Return each line in the data below that contains the string "collection".
◆ ◆ ◆
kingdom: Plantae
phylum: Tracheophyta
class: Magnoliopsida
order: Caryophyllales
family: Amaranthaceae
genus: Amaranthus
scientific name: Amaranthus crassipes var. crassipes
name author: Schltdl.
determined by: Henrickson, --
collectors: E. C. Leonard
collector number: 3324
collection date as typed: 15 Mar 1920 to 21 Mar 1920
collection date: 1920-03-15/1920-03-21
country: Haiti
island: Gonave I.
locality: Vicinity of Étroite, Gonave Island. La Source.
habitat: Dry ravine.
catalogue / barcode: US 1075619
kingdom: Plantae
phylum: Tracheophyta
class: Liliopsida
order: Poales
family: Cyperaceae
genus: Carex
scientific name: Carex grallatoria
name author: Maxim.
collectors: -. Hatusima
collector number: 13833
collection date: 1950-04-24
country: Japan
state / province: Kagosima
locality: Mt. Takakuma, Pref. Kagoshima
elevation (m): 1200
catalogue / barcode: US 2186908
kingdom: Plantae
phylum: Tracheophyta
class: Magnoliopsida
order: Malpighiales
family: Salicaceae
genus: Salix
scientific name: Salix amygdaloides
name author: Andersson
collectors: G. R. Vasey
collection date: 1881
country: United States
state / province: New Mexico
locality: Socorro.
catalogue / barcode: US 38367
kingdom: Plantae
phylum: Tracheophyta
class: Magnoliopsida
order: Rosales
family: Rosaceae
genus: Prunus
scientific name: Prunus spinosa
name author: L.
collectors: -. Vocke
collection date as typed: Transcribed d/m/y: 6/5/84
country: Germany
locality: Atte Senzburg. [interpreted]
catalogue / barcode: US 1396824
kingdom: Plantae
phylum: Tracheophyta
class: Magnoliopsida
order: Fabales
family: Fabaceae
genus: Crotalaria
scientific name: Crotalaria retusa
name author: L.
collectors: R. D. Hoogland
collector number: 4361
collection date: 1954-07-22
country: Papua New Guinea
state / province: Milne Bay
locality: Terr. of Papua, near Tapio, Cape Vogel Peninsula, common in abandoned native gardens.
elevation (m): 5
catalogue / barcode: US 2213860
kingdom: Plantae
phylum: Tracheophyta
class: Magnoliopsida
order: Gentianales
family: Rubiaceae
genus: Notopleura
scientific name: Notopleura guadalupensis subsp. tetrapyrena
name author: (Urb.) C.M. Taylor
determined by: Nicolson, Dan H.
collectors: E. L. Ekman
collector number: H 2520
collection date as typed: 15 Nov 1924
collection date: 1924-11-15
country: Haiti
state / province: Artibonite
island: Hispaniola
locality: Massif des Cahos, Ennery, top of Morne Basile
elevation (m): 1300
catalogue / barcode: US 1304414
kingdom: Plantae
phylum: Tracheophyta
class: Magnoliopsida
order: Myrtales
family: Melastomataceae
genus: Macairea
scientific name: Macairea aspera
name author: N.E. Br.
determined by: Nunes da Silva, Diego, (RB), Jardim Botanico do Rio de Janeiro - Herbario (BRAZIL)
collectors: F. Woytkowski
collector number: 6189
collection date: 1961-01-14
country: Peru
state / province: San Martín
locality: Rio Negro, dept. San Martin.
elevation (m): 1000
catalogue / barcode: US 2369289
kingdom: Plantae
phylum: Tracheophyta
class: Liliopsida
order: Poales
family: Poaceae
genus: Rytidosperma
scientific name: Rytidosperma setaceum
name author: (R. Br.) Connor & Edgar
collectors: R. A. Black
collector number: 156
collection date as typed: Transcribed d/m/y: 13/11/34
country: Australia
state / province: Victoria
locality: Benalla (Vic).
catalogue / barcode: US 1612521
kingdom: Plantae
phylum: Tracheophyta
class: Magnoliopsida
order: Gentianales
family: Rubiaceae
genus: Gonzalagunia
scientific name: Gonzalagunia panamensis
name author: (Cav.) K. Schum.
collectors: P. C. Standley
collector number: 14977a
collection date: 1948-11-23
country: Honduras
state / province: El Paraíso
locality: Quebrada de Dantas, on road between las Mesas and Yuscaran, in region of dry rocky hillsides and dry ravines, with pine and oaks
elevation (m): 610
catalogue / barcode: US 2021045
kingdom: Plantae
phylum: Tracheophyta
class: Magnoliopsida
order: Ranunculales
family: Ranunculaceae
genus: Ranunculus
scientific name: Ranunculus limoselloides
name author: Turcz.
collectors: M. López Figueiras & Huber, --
◆ ◆ ◆
• **Correct response**
collection date as typed: 15 Mar 1920 to 21 Mar 1920
collection date: 1920-03-15/1920-03-21
collection date: 1950-04-24
collection date: 1881
collection date as typed: Transcribed d/m/y: 6/5/84
collection date: 1954-07-22
collection date as typed: 15 Nov 1924
collection date: 1924-11-15
collection date: 1961-01-14
collection date as typed: Transcribed d/m/y: 13/11/34
collection date: 1948-11-23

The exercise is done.